Sikhs place a very high value on productive effort and make pursuit of wealth not only a virtue but a duty. They maintain that each person should choose his/her own work and that whatever he/she chooses to do for a living, they should pursue it with a sense of religious conviction.

Because of their traditional connection with agriculture most of the Sikh immigrants looked for work in the farming localities, especially in Suva, mostly in the areas like Tamavua and Nasinu, and started small farms. A few found laboring jobs in the city of Suva while a majority moved to the cane-lands of the west in Nadi, Lautoka, Ba, and Tavua. This is where most of Sikhs settled as cane cultivators themselves after spending on an average two or three years as farm laborers.

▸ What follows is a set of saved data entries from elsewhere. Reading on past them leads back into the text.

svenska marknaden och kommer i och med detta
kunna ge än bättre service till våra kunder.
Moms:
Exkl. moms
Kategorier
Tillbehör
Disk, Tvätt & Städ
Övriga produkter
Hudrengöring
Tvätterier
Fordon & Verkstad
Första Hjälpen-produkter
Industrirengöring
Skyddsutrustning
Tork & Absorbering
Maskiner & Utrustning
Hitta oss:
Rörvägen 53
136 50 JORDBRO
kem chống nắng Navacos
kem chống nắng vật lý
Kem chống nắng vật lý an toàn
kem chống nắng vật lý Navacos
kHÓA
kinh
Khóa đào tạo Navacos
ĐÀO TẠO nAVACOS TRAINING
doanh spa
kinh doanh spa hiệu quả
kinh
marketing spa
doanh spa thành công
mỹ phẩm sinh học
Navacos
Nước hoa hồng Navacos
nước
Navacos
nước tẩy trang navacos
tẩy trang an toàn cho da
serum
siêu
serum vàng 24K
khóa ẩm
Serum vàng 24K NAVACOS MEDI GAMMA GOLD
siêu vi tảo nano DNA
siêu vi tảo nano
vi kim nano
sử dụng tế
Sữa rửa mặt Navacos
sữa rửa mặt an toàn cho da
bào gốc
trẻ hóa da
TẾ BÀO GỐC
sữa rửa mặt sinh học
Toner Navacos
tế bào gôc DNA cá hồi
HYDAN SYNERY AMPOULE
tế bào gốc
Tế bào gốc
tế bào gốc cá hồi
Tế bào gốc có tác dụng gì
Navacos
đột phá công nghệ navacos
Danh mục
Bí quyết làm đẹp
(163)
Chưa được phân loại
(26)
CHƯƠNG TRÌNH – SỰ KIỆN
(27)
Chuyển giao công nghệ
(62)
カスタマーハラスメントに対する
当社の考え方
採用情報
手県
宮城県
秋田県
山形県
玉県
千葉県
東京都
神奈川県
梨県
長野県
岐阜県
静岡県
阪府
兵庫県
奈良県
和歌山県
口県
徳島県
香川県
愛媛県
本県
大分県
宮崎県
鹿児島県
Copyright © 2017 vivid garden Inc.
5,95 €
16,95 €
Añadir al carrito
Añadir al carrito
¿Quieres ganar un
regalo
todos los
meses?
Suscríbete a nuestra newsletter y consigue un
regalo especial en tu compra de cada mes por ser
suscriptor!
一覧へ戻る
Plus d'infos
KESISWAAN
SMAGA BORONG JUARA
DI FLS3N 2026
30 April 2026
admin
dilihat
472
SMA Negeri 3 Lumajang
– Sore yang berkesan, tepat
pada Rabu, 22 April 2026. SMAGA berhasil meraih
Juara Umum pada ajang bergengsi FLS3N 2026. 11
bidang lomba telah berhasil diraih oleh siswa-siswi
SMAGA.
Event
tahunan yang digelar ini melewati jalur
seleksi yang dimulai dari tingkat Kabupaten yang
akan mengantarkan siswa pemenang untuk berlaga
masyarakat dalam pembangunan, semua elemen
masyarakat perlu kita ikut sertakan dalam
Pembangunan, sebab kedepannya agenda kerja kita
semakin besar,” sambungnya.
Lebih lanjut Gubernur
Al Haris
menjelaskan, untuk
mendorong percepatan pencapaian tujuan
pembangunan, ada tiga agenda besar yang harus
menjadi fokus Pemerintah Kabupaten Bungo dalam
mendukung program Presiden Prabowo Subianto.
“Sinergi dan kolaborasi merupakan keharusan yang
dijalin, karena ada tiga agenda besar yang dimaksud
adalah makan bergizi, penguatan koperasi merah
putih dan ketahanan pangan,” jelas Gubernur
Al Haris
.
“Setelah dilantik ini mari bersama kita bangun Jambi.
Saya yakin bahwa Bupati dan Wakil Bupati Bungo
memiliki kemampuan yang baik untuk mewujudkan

A Sikh farmer's hours of work began very early in the morning and finished quite late in the evening. Many of the Fiji Sikh farmers helped each other and so saved spending money on labor.

In the early days in the west the cane farmers thrived under the most difficult of circumstances, as heavy machinery had not yet arrived they built their foundations with lots of hard manual labor and with the help of ox driven ploughs.

In later years there was widespread awareness among the cane farmers, especially the richer Sikhs, of the value of mechanization. Along with the use of new seed varities and commercial fertilizers, hundreds of tractors had been acquired to modernize the farms.



Apart from cane cultivation, a number of Sikhs were engaged in dairy farming which was carried on in the wetter parts of Fiji where rice could be grown profitably. Some of the Sikh dairy farmers who did not supply milk or cream to the factories, sold their milk to the Gujarati and other residents of Suva and turn the suplus into ghee.

A number of Sikhs were found in the timber industry as well, most of the timber mills were small and there was not much capital to install modern and efficient machinery. Since the demand for timber was heavy and cost of imported timber relatively high, these small operators, in spite of many problems, were able to make some profit even as machinery and equipment were outdated.